*What to work on*.
Lines before the one containing "12,953 L 194,944" are excluded; retype that line and all remaining lines of the material exactly.

*Data to examine*.
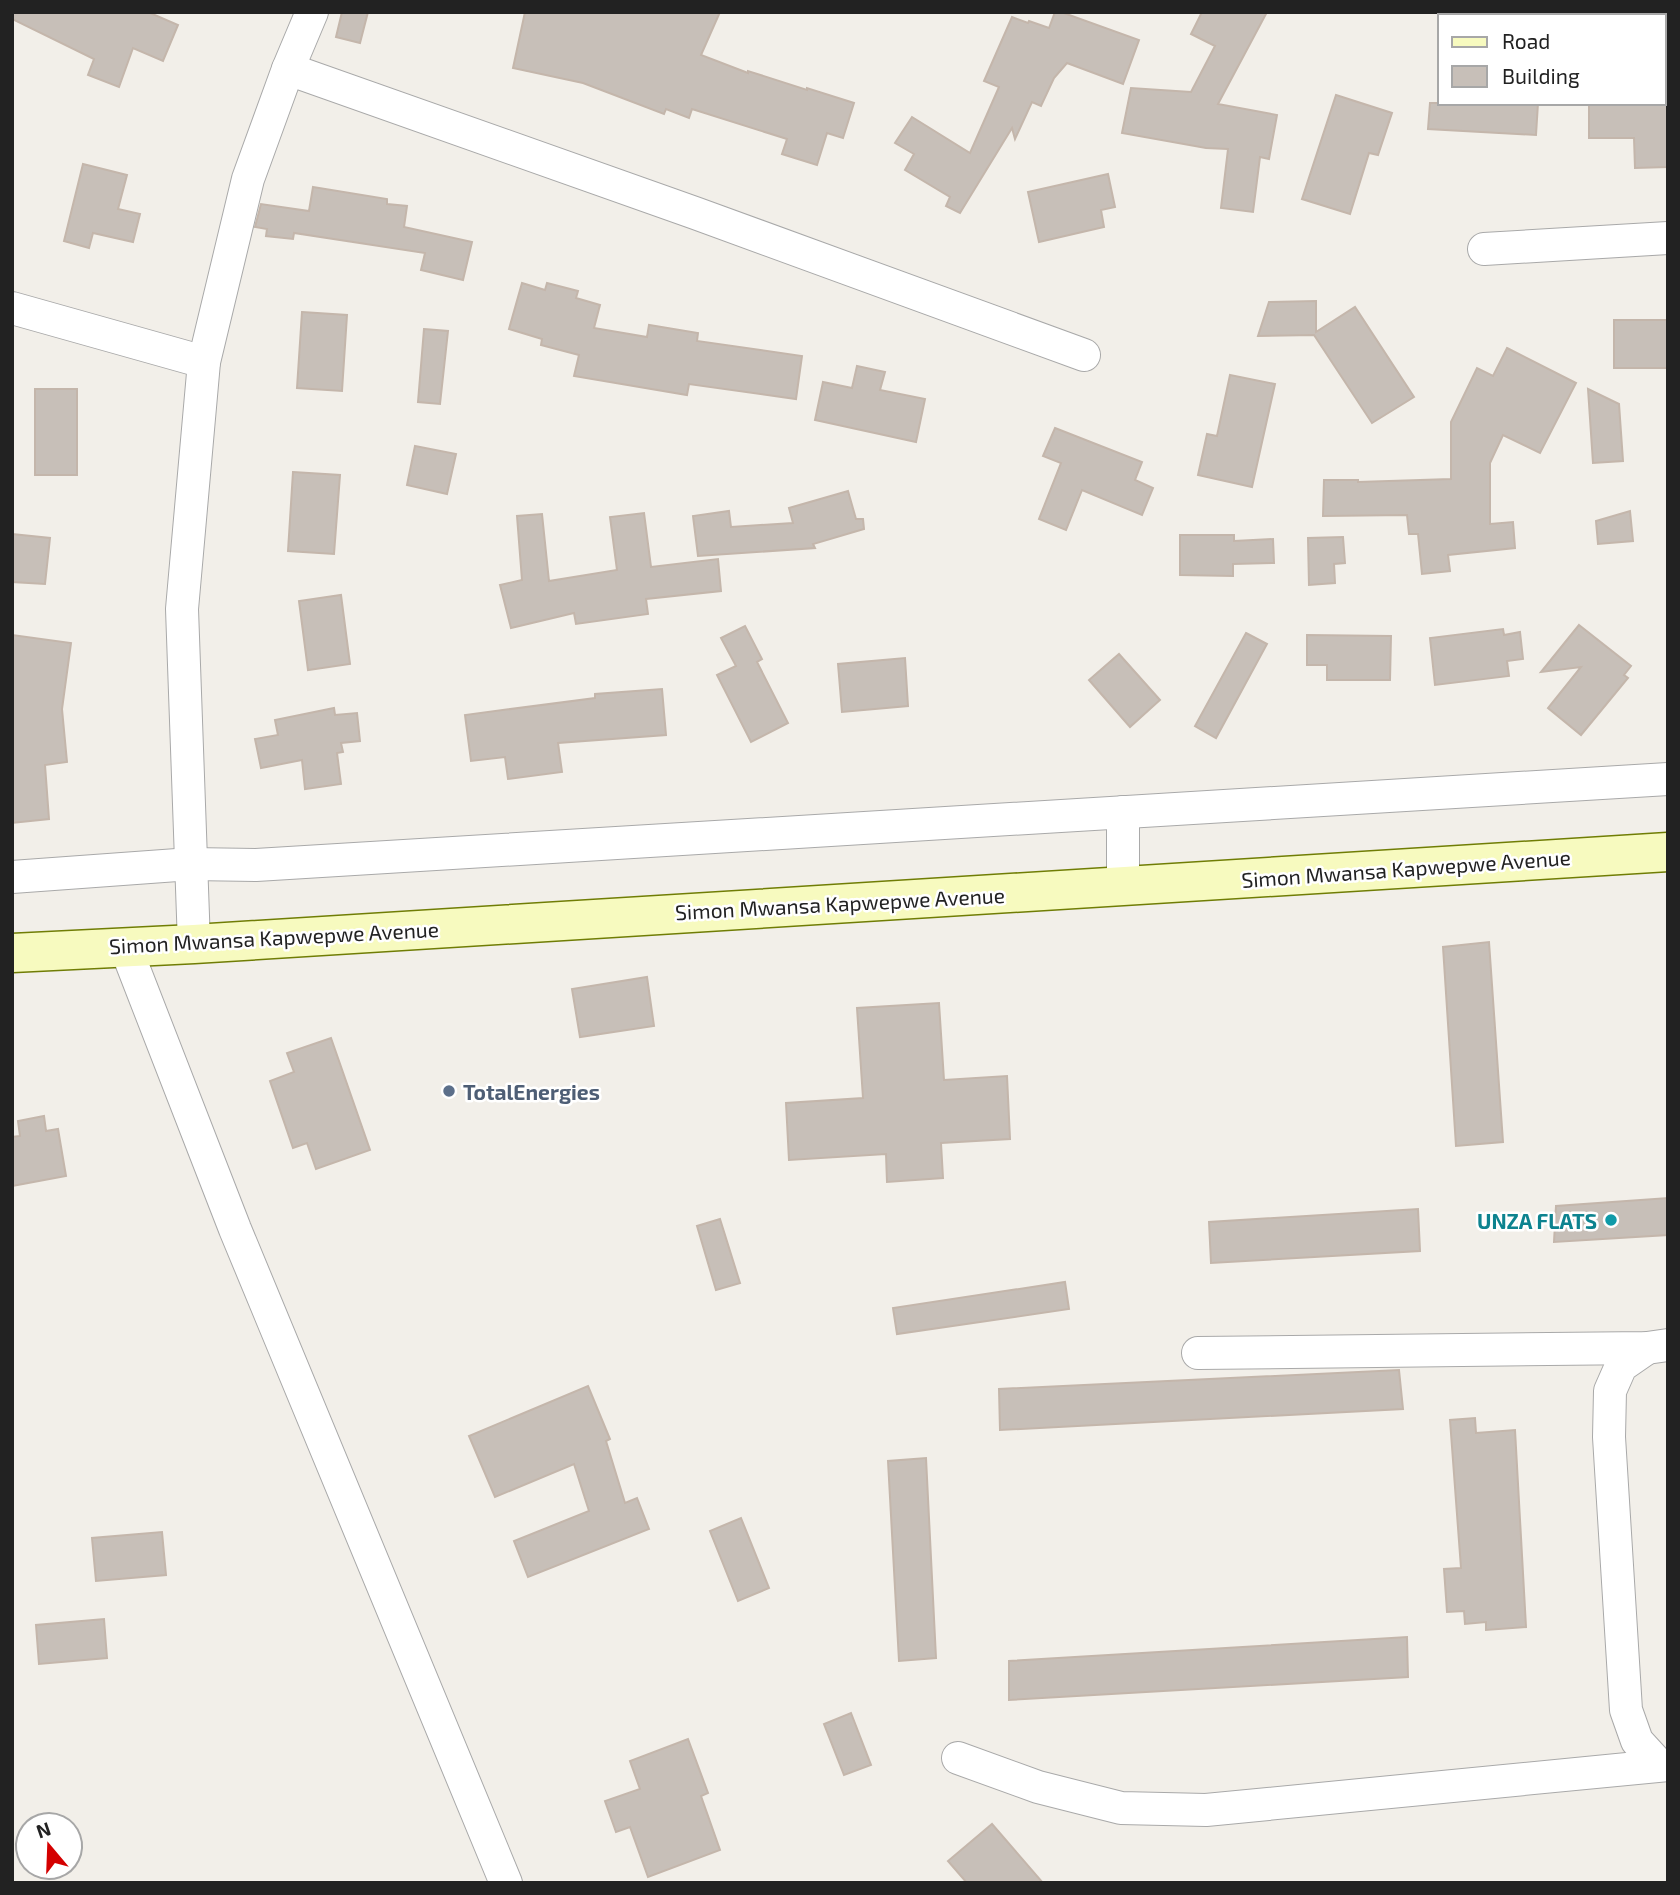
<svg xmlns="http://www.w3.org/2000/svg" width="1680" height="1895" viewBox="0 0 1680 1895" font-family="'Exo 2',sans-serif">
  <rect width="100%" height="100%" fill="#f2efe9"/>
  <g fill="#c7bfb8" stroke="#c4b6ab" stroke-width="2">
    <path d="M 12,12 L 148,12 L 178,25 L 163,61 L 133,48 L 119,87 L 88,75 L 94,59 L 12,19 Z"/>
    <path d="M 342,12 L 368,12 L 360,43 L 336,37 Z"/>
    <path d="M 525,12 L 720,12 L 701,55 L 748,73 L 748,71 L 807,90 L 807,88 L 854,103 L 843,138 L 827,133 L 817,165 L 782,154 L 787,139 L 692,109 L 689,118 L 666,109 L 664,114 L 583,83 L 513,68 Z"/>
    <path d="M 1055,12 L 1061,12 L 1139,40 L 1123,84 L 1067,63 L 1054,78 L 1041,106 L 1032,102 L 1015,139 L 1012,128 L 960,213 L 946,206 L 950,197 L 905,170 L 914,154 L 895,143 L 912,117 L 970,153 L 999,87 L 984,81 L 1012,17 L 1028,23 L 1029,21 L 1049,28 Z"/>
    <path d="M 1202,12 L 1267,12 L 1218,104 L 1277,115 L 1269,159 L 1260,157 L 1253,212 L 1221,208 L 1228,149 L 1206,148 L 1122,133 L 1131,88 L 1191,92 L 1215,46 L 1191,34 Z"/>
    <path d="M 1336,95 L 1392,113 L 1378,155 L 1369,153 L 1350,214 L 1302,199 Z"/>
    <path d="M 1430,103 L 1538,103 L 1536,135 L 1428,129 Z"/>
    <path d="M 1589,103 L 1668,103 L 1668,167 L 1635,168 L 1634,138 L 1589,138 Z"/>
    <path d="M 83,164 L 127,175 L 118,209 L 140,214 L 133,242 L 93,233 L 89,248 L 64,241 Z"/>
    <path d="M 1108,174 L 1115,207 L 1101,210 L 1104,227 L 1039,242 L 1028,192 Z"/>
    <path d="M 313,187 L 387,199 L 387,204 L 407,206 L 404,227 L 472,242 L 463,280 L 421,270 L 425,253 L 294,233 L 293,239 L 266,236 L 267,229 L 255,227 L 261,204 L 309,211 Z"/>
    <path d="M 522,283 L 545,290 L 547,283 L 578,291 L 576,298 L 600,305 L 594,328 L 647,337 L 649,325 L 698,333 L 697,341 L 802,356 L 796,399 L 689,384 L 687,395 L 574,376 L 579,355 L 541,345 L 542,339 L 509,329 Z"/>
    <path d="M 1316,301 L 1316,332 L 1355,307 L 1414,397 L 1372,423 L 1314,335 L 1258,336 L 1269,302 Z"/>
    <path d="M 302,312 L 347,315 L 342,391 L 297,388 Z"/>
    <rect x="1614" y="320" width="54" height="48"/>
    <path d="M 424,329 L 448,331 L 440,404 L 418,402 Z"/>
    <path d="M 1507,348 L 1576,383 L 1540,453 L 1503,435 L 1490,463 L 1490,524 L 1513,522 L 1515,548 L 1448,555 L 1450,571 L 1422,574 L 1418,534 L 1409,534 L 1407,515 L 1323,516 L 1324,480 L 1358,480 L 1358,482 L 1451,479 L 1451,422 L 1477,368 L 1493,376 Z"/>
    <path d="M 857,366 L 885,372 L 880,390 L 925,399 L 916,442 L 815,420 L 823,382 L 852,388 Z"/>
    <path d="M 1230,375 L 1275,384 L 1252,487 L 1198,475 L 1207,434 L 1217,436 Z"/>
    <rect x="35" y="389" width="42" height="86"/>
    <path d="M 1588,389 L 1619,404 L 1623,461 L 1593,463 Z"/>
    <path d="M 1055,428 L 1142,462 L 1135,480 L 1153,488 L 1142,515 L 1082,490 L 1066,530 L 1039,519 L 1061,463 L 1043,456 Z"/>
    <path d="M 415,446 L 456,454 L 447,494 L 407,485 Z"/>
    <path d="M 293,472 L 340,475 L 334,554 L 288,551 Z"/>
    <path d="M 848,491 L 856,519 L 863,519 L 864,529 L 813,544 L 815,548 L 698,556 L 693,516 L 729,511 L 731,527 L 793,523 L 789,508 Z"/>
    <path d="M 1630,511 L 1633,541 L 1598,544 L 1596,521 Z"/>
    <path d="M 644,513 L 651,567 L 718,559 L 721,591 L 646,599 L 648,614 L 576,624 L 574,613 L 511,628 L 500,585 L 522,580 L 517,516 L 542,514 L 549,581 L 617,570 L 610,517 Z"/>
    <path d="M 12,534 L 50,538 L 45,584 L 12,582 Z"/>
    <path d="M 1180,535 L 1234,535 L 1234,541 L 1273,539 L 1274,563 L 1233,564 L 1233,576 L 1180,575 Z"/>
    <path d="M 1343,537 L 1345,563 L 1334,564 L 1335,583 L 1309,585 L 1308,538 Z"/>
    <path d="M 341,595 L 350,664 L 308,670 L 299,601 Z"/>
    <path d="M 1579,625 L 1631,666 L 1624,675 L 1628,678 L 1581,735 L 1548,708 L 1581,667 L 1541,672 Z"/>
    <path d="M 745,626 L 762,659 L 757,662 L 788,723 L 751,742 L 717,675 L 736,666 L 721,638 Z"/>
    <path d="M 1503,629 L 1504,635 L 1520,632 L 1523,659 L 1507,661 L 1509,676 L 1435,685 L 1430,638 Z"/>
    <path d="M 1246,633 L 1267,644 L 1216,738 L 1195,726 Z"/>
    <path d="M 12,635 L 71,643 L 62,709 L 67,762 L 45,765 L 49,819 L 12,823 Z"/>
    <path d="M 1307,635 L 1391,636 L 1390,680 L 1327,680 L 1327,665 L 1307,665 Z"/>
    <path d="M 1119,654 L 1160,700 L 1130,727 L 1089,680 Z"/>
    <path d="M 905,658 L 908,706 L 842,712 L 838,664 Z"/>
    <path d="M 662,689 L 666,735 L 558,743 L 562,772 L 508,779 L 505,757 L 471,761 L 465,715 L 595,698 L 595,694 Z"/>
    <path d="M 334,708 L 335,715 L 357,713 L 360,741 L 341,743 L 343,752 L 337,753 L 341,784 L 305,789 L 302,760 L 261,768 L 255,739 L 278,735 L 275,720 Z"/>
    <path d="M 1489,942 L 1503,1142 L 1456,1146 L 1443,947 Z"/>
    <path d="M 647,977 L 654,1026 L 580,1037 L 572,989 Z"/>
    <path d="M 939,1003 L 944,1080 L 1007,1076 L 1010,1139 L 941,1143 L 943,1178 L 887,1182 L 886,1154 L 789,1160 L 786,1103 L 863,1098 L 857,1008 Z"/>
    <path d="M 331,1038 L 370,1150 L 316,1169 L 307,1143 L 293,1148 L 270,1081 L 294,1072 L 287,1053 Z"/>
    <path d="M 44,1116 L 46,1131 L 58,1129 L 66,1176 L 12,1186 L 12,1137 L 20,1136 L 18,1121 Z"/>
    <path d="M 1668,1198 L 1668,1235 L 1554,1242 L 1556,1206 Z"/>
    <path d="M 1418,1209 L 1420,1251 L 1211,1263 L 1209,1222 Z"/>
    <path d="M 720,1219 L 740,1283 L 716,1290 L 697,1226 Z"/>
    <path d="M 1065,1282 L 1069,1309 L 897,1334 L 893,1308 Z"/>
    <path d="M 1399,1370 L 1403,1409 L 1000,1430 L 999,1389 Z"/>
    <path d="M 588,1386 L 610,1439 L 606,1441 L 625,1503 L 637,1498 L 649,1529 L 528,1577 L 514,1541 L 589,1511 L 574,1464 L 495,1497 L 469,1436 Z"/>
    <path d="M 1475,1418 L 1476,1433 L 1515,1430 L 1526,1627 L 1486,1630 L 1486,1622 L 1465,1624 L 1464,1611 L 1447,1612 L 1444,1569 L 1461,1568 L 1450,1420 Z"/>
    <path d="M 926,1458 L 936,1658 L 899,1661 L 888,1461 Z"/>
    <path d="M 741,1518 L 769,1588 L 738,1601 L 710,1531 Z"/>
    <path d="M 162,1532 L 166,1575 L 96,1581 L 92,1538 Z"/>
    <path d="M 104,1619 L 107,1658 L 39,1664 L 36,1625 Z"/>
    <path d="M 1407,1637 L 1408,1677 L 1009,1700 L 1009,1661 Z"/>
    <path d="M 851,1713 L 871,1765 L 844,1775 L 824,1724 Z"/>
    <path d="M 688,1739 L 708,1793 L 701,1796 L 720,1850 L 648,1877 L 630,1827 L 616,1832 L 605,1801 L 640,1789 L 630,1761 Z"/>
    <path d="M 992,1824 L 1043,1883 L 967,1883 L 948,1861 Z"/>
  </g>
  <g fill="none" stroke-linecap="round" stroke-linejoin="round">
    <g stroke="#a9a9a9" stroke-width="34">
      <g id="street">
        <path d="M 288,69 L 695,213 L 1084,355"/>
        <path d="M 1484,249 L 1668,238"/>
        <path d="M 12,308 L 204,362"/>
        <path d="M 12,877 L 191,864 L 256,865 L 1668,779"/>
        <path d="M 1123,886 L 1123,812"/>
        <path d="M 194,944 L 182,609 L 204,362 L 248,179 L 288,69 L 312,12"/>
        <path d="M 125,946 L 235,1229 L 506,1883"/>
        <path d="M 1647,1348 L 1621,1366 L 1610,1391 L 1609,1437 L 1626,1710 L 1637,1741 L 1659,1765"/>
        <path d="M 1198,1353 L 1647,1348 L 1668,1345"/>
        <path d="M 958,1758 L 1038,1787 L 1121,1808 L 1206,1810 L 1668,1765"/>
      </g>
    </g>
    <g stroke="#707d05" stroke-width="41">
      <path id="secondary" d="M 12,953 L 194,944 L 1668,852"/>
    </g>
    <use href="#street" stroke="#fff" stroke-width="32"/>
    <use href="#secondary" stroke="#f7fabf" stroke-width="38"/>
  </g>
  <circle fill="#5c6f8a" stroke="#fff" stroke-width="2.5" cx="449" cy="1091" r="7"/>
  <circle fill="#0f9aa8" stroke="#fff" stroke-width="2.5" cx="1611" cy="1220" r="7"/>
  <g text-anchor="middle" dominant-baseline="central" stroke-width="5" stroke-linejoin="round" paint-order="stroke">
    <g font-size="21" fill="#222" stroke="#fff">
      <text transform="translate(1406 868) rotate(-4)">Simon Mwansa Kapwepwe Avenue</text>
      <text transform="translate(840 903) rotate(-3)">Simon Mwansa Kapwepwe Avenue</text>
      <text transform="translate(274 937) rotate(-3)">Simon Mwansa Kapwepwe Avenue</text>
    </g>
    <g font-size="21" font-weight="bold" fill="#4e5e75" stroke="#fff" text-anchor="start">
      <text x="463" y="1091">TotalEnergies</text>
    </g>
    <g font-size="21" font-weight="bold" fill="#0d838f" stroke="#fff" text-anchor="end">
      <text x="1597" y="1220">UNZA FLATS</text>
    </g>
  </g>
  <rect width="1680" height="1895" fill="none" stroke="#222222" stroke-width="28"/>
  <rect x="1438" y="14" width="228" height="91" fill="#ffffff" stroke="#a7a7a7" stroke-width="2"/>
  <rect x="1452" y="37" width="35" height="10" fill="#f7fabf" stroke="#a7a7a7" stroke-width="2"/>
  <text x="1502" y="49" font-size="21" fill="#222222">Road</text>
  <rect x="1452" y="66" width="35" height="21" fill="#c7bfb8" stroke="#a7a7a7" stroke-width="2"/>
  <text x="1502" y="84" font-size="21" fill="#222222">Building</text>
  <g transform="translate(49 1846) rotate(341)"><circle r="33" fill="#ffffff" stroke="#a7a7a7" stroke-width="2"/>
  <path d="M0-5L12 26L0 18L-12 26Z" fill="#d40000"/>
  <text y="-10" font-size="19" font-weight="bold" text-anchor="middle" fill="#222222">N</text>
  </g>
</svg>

*Your response*.
      <path id="secondary" d="M 12,953 L 194,944 L 1668,852"/>
    </g>
    <use href="#street" stroke="#fff" stroke-width="32"/>
    <use href="#secondary" stroke="#f7fabf" stroke-width="38"/>
  </g>
  <circle fill="#5c6f8a" stroke="#fff" stroke-width="2.5" cx="449" cy="1091" r="7"/>
  <circle fill="#0f9aa8" stroke="#fff" stroke-width="2.5" cx="1611" cy="1220" r="7"/>
  <g text-anchor="middle" dominant-baseline="central" stroke-width="5" stroke-linejoin="round" paint-order="stroke">
    <g font-size="21" fill="#222" stroke="#fff">
      <text transform="translate(1406 868) rotate(-4)">Simon Mwansa Kapwepwe Avenue</text>
      <text transform="translate(840 903) rotate(-3)">Simon Mwansa Kapwepwe Avenue</text>
      <text transform="translate(274 937) rotate(-3)">Simon Mwansa Kapwepwe Avenue</text>
    </g>
    <g font-size="21" font-weight="bold" fill="#4e5e75" stroke="#fff" text-anchor="start">
      <text x="463" y="1091">TotalEnergies</text>
    </g>
    <g font-size="21" font-weight="bold" fill="#0d838f" stroke="#fff" text-anchor="end">
      <text x="1597" y="1220">UNZA FLATS</text>
    </g>
  </g>
  <rect width="1680" height="1895" fill="none" stroke="#222222" stroke-width="28"/>
  <rect x="1438" y="14" width="228" height="91" fill="#ffffff" stroke="#a7a7a7" stroke-width="2"/>
  <rect x="1452" y="37" width="35" height="10" fill="#f7fabf" stroke="#a7a7a7" stroke-width="2"/>
  <text x="1502" y="49" font-size="21" fill="#222222">Road</text>
  <rect x="1452" y="66" width="35" height="21" fill="#c7bfb8" stroke="#a7a7a7" stroke-width="2"/>
  <text x="1502" y="84" font-size="21" fill="#222222">Building</text>
  <g transform="translate(49 1846) rotate(341)"><circle r="33" fill="#ffffff" stroke="#a7a7a7" stroke-width="2"/>
  <path d="M0-5L12 26L0 18L-12 26Z" fill="#d40000"/>
  <text y="-10" font-size="19" font-weight="bold" text-anchor="middle" fill="#222222">N</text>
  </g>
</svg>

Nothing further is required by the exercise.